Em 2003, com a incipiente guerra no Oriente Médio entre as civilizações "ocidental cristã" e "oriental islâmica", a Revista IHU On-Line Nº 54 reuniu entrevistas com o rabino Henry Sobel e o jesuíta João Batista Libânio e artigos de Leonardo Boff e Jurgen Moltmann para debater a evocação a Deus em meio ao conflito armado.

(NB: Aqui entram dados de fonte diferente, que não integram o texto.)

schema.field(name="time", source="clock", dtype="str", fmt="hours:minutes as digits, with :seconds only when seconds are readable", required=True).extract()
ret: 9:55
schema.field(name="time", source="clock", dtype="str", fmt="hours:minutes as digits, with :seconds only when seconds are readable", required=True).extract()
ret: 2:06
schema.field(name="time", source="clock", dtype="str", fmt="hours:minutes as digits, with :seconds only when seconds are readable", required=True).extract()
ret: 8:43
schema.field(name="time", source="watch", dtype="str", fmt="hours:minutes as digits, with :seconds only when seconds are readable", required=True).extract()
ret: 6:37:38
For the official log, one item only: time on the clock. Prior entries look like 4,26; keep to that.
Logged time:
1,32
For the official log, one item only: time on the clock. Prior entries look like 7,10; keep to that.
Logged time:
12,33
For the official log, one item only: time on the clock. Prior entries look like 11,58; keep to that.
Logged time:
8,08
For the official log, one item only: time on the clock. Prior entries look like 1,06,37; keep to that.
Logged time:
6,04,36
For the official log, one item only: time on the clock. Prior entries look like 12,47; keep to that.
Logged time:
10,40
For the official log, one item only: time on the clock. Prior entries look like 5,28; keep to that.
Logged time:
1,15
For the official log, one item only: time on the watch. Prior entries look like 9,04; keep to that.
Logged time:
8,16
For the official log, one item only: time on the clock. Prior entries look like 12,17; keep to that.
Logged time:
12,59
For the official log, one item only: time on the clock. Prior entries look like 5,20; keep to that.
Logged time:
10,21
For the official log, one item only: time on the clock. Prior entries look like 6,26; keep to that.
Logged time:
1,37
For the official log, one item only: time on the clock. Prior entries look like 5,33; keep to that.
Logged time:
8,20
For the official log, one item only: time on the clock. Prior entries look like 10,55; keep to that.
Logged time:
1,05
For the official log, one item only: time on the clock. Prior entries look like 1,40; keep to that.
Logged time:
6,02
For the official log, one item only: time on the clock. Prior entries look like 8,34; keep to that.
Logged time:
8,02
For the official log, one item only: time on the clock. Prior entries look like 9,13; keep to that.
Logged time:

Para o teólogo espanhol, Andrés Torres Queiruga, em entrevista concedida à IHU On-Line, as tragédias e as atrocidades não acontecem pela ausência ou silêncio de Deus, mas sim pela "surdez humana". Enzo Bianchi, monge, teólogo e prior da Comunidade de Bose, reforça essa ideia no artigo "As eternas perguntas da vida terrena: 'Onde está Deus? Onde está o ser humano?': "Deus fala também no silêncio, basta saber escutar o silêncio".
O padre italiano Enzo Fortunato questionou sobre o silêncio de Deus, em carta publicada pelo jornal Corriere della Sera, diante do terremoto que acometeu a Itália, em agosto de 2016, causando quase 300 mortes. Para Fortunato, o silêncio existe e nem sempre pode ser compreendido, mas Deus está naqueles "que não fogem e que respondem ao grito humano de dor e de desespero".
O cardeal Gianfranco Ravasi apresenta em entrevista a interpretação de um Deus presente também no sofrimento, pois "é Deus mesmo, em Cristo, que não só se curva sobre nós para nos explicar o significado do sofrimento, não só em alguns casos cura graças à sua onipotência com os milagres, mas também entra na nossa humanidade e prova toda a dor do homem. A dor física, moral, o medo, o silêncio do Pai".
Por fim, destacamos a passagem do grito de Jesus na Cruz, clamando pelo Pai que se silencia (Mc 15, 33-39), com as entrevistas com os teólogos Francine Bigaouette, Alexander Nava e Carlos Dreher, publicadas no Cadernos Teologia Pública Nº 89.
Para Dreher, Deus não abandona o sofrimento, porque, "em Jesus, Deus mesmo se entrega à morte, por nós. Jesus é verdadeiro Deus. Então isso significa que Deus mesmo está ali pregado, sofrendo. Neste sentido, ele grita junto com Jesus. Não silencia, mas sofre com aquele ser humano arrebentado".